**YOUR GOAL**
Pull out every line with the word "AnInstruction" from the entries below.

**SOURCE DATA**
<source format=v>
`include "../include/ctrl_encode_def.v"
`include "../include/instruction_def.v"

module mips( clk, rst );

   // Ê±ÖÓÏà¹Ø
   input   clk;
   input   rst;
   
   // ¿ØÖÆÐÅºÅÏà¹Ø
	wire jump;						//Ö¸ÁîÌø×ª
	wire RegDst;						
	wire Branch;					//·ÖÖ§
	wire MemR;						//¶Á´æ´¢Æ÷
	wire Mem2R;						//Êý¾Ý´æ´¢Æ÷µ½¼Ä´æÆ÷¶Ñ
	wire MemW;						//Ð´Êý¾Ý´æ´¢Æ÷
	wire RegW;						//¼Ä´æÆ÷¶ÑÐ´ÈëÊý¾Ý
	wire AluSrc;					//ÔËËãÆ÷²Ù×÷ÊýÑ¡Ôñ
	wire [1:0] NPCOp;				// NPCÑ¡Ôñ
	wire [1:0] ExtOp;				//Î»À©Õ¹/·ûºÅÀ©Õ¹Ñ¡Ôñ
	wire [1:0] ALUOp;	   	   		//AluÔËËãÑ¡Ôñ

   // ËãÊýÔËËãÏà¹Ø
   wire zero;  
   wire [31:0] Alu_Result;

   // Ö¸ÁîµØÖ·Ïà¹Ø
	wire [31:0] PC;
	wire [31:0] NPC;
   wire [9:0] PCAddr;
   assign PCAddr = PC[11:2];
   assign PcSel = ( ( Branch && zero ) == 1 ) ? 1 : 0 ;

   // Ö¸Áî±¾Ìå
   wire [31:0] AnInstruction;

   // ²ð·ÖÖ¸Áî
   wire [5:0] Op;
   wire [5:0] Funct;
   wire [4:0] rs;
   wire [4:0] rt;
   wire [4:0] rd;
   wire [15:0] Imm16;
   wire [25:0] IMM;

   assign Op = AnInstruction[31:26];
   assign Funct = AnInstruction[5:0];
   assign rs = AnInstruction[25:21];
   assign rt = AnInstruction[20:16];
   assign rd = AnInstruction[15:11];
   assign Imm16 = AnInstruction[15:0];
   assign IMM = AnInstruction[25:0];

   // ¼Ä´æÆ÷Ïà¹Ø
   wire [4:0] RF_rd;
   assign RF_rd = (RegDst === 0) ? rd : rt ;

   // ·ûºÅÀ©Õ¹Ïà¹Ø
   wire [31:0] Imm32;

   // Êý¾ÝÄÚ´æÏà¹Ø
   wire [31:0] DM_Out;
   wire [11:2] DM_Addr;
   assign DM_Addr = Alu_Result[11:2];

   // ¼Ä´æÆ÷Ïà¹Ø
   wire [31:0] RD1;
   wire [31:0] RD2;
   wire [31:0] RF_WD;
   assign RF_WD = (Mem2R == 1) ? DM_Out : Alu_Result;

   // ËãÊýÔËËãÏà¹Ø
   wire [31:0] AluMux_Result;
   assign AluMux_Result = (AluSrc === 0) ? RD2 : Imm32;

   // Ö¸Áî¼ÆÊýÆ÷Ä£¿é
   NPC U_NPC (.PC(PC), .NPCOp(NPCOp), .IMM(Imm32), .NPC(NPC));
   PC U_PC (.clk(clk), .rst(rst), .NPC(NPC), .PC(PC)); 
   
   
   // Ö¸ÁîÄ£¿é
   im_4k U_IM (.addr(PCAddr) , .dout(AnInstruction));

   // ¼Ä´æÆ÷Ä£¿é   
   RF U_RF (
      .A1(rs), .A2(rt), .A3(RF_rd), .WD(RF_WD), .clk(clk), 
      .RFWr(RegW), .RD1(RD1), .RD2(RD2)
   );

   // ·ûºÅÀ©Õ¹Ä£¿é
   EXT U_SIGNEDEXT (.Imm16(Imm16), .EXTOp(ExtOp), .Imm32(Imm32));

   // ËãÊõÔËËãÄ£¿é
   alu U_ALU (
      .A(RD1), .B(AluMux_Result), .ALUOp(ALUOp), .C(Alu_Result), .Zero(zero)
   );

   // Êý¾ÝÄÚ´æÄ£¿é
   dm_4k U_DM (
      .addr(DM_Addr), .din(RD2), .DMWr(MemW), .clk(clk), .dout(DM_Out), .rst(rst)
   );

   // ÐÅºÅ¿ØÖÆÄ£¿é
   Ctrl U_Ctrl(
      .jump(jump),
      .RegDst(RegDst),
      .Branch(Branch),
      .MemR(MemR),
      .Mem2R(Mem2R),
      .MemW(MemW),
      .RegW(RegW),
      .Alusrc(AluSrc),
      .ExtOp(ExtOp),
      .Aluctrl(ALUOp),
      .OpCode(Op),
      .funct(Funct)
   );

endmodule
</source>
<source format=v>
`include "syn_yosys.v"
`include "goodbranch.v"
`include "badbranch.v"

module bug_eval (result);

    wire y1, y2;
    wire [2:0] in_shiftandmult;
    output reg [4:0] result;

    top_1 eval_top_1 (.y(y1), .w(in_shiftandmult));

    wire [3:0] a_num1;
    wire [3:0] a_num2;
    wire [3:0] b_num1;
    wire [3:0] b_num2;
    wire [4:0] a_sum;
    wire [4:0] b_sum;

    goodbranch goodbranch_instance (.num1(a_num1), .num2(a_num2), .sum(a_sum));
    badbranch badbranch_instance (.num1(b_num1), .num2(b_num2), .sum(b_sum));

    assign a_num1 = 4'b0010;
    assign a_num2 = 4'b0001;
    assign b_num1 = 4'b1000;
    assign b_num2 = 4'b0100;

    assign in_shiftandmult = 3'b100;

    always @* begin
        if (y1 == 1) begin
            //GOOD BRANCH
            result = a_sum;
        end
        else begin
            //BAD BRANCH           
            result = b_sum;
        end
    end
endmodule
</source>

* * *

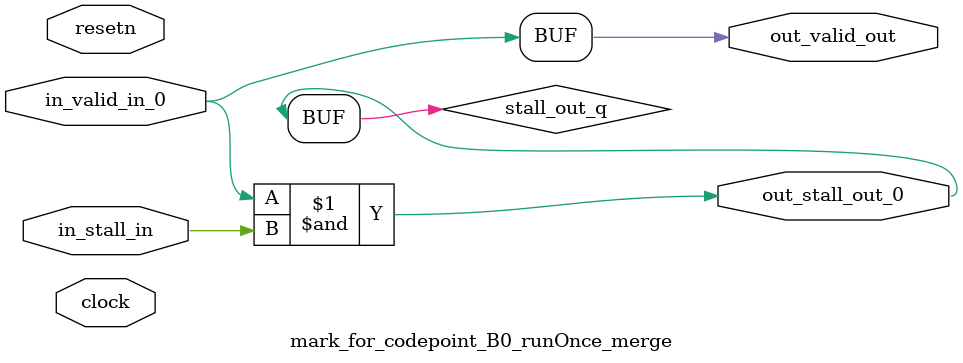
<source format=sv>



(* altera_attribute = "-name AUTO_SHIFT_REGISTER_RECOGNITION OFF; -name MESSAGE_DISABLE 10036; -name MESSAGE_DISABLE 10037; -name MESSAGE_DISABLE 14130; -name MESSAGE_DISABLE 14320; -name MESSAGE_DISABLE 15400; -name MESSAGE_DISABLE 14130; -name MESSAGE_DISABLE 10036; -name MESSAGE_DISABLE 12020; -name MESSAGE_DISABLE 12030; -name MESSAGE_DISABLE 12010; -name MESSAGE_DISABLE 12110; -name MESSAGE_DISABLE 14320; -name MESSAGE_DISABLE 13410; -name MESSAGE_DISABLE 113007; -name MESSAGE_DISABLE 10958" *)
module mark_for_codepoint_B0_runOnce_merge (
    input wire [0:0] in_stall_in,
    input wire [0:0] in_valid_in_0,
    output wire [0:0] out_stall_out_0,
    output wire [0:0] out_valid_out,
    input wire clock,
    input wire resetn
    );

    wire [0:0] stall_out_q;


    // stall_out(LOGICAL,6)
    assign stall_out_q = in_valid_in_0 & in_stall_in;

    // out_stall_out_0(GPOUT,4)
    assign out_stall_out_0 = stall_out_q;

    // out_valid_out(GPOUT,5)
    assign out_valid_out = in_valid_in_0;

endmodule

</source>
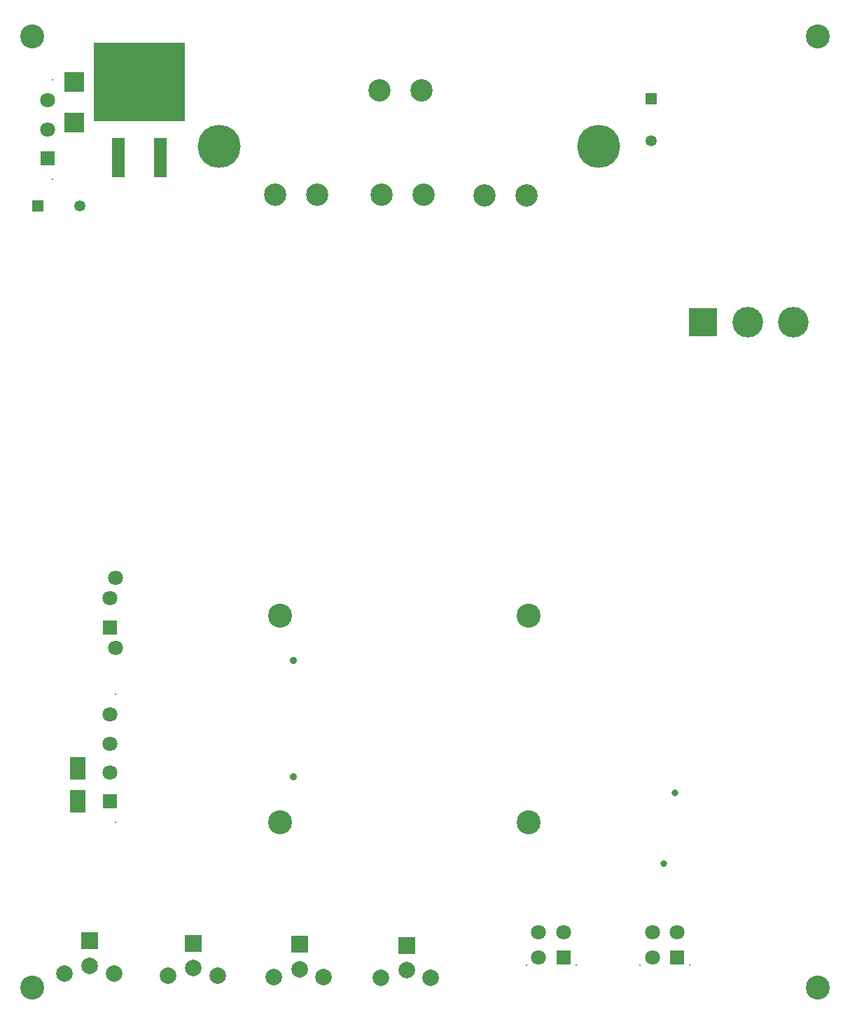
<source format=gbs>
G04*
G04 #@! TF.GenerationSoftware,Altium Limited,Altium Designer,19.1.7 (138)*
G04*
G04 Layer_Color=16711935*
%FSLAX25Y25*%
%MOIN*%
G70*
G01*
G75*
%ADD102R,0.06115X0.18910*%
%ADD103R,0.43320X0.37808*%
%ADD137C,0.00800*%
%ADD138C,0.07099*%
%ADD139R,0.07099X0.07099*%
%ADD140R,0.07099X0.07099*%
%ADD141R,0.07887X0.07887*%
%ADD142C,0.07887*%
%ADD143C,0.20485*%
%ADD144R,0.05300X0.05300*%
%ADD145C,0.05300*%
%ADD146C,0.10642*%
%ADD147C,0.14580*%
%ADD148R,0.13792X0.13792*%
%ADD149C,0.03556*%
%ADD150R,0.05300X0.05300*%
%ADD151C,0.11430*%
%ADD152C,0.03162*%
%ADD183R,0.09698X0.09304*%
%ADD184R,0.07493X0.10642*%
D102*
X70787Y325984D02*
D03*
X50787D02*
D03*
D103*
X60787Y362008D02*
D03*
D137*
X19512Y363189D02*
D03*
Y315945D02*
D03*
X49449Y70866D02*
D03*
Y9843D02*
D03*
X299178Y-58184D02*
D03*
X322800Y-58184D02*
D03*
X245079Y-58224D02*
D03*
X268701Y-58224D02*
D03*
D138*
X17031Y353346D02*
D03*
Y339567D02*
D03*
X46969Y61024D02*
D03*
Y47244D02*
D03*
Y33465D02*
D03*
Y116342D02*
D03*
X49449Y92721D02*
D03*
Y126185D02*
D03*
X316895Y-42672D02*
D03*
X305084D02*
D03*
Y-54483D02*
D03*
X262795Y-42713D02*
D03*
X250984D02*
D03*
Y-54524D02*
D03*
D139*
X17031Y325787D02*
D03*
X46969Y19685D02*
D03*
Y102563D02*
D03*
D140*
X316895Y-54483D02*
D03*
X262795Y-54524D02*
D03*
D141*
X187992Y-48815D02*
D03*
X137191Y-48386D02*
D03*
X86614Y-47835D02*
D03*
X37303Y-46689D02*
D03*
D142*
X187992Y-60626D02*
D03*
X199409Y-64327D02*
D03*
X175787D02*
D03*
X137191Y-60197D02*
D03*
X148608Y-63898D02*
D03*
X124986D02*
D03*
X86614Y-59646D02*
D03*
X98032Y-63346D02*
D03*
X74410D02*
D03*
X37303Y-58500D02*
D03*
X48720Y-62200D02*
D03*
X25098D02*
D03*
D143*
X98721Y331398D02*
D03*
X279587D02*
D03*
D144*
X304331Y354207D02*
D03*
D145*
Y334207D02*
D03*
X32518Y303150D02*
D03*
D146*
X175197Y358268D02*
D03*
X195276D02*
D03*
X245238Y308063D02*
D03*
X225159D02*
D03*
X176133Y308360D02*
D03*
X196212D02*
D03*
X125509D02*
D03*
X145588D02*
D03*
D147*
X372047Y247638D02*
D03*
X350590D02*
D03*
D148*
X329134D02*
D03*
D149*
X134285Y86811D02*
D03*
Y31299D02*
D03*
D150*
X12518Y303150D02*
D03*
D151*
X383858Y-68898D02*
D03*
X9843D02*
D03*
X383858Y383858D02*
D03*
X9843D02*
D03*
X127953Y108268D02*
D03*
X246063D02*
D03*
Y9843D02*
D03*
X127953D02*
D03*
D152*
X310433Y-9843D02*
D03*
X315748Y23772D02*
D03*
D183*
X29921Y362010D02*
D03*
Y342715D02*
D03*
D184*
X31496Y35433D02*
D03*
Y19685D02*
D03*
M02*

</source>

**SOLUTION TO THE PROBLEM**
   wire [31:0] AnInstruction;
   assign Op = AnInstruction[31:26];
   assign Funct = AnInstruction[5:0];
   assign rs = AnInstruction[25:21];
   assign rt = AnInstruction[20:16];
   assign rd = AnInstruction[15:11];
   assign Imm16 = AnInstruction[15:0];
   assign IMM = AnInstruction[25:0];
   im_4k U_IM (.addr(PCAddr) , .dout(AnInstruction));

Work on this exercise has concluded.